Depois da queda do Muro de Berlim, muita e boa gente teorizou sobre “o Fim da História”. Todos esses teóricos do irrealismo tonto acreditavam que a civilização humana havia chegado à antecâmara do Paraíso. Sob a sacrossanta capa da economia liberal de mercado, o crescimento económico seria eterno e sustentado, a riqueza equitativamente repartida, o desemprego nulo, a guerra entre os homens erradicada. O Ambiente seria imaculadamente poupado, o fim do estado de doença, bem como a juventude e a Eternidade, estariam garantidos por uma evolução científica e tecnológica imparável. Quanto ao estado das democracias e ao seu aprofundamento nada havia a recear. Os cadáveres autoritários estavam todos enterrados e a participação popular iria ser cada vez mais militante e entusiasta. Para garantir tudo isto aí estavam, agora com autoridade e programas globalmente coerentes, as diversas instâncias internacionais, com a ONU à cabeça. Dezoito anos depois, tudo voltou ao real. Ainda bem. Só partindo do real se constrói algo com sentido, que nunca será o Paraíso porque esse nunca existirá na Terra.

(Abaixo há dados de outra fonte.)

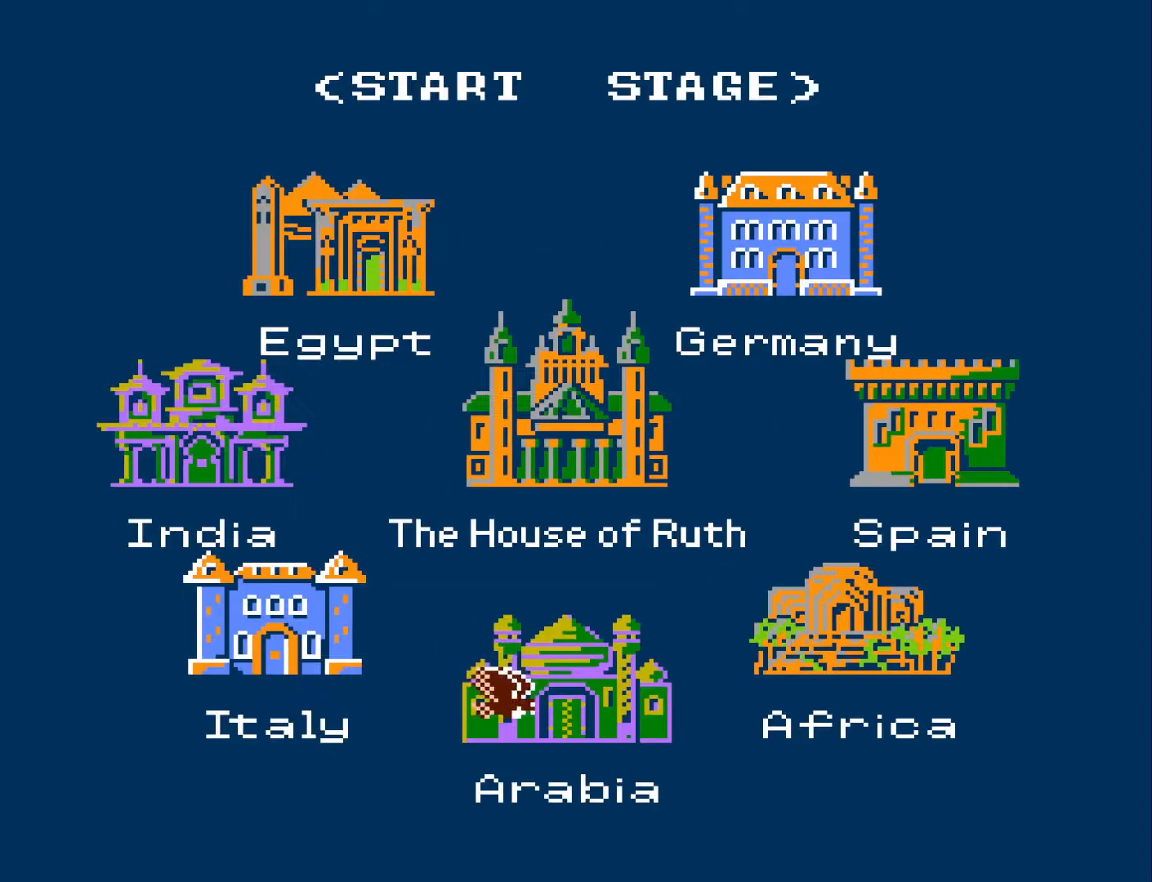
{"buttons": [], "left_stick": "center", "right_stick": "center", "events": []}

A economia cresceu em muitos cantos do Mundo, normalmente à custa do pior dos capitalismos, predadores dos Direitos Humanos – nomeadamente, nas agora aduladas “democracias” orientais. A América do Norte e a Ásia sobreviveram à “sua” globalização, mas a Europa estagnou nos serviços mínimos, a América do Sul é um poço de contradições e a África uma vergonha para quem se diz civilizado e partiu deixando aquela herança apocalíptica aos seus pobres habitantes. O Planeta encaminha-se para atingir um limite crítico, evidente mesmo sem a “Verdade Inconveniente” de Al Gore. As desigualdades acentuam-se nos países pobres, onde oligarquias multimilionárias fazem o papel dos antigos colonos mais empedernidos. São chocantes em muitos países ricos, onde uma classe média cada vez mais diminuta vê nos plasmas as novelas inundadas de miséria encoberta dos seus subúrbios. As descobertas da cura de novas e raras doenças foram acompanhadas pelo recrudescimento de novas e “democráticas” maleitas. A engenharia genética, a robótica e a nanociência fizeram desenterrar os piores fantasmas saídos dos confins do “Blade Runner”.
Quanto à paz, têmo-la tido no seu melhor. Do Médio Oriente e Iraque às praias do Egipto, da Tailândia e da Turquia. Dos Balcãs ao metro de Londres. Do World Trade Center ao Afeganistão. Quanto à qualidade da nossa democracia, basta olhar para o nosso quotidiano. Para a ineficiência das instituições, para os professores e médicos funcionalizados e para a cartilha que quer domesticar a Comunicação Social. Tudo isto não pressupõe pessimismo. Sou um optimista, e até acho benéfica a exteriorização destas contradições. Só é necessário recentrar as questões no Homem. Verificar que a “terceira via” – à Blair ou à Sócrates – só adocicou o capitalismo retrógrado.
A solução virá de um PPD/PSD “à Sá Carneiro” que, pegando nos seus valores tradicionais, reconstrua a “esquerda” do Séc. XXI. Sarkozy deu a receita. Para a semana falaremos da sua aplicação em Portugal.